Pesquisas apontam que, anualmente, o futebol produz entre 64 e 66 milhões de toneladas de CO₂ — o equivalente a todas as emissões da Áustria ou 60% a mais que as do Uruguai — segundo o Scientists for Global Responsibility (SGR). De acordo com o mais recente relatório da entidade, a Copa do Mundo de 2026 deve gerar cerca de 9 milhões de toneladas de dióxido de carbono. Isso significa que a próxima edição do torneio poderá ser a que emitirá mais poluentes em toda a história do futebol mundial.
Recentemente, a Universidade Scuola Superiore Sant’Anna, de Pisa, criou o Projeto Garfield em parceria com quatro clubes europeus: Aris FC (Grécia), Betis (Espanha), Hoffenheim (Alemanha) e Porto (Portugal). A iniciativa busca combater o greenwashing — estratégia de marketing usada por empresas e clubes que se apresentam como sustentáveis, mas não cumprem os requisitos práticos da sustentabilidade.
O projeto incentiva as entidades esportivas a seguirem as diretrizes da Diretiva de Relatórios de Sustentabilidade Corporativa (CSRD), em vigor desde janeiro de 2023, que reforça a necessidade de divulgar informações sobre desempenho social, ambiental e de governança (ESG).

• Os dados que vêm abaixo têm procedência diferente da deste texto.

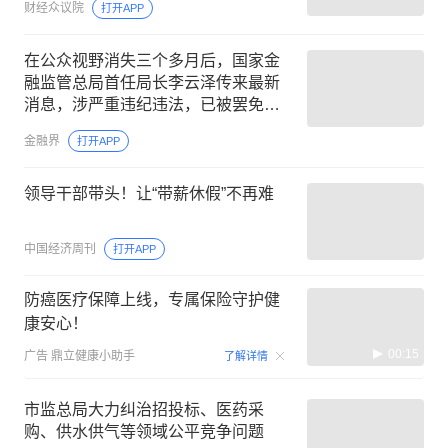
财经众议院
打开APP
在公众视野消失三个多月后，国家金
融监管总局首任局长李云泽传来最新
消息，涉严重违纪违法，已被罢免全
国人大代表，曾是首位“70后”正部级领
金融界
打开APP
导
领导干部带头！让“带薪休假”不再难
中国经济周刊
打开APP
防癌医疗保障上线，专属保险守护健
康安心！
00:15
广告
鼎立健康小助手
了解详情
市监总局大力纠治招投标、医药采
购、供水供气等领域公平竞争问题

No Brasil, alguns clubes também têm buscado alternativas para conscientizar torcedores e incentivar atitudes mais responsáveis, contribuindo com as comunidades locais. Um exemplo é o programa de responsabilidade socioambiental e economia circular Recicla Junto, criado em 2019 pela Cristalcopo em parceria com o E.C. Criciúma, para coletar e reciclar os resíduos gerados durante os jogos.
Até hoje, a iniciativa já recolheu mais de 470 mil quilos de resíduos. Em agosto de 2025, o projeto ganhou ainda mais alcance ao firmar parceria com o Vasco da Gama, passando a atuar em todos os jogos da equipe no estádio São Januário, no Rio de Janeiro (RJ).
“Não podemos, jamais, perder a atenção para as questões ambientais que nosso planeta atravessa. É de suma importância a execução de mais projetos sustentáveis, principalmente nos próximos anos, que deixem de ser exceção e passem a fazer parte da rotina dos estádios em todo o território brasileiro e também fora do Brasil. As arquibancadas brasileiras, que proporcionam verdadeiros espetáculos e atraem milhões de pessoas, podem ser também exemplos para uma sociedade que preza pela construção de um mundo mais sustentável”, afirma Augusto Freitas, presidente-executivo da Cristalcopo e fundador do Recicla Junto.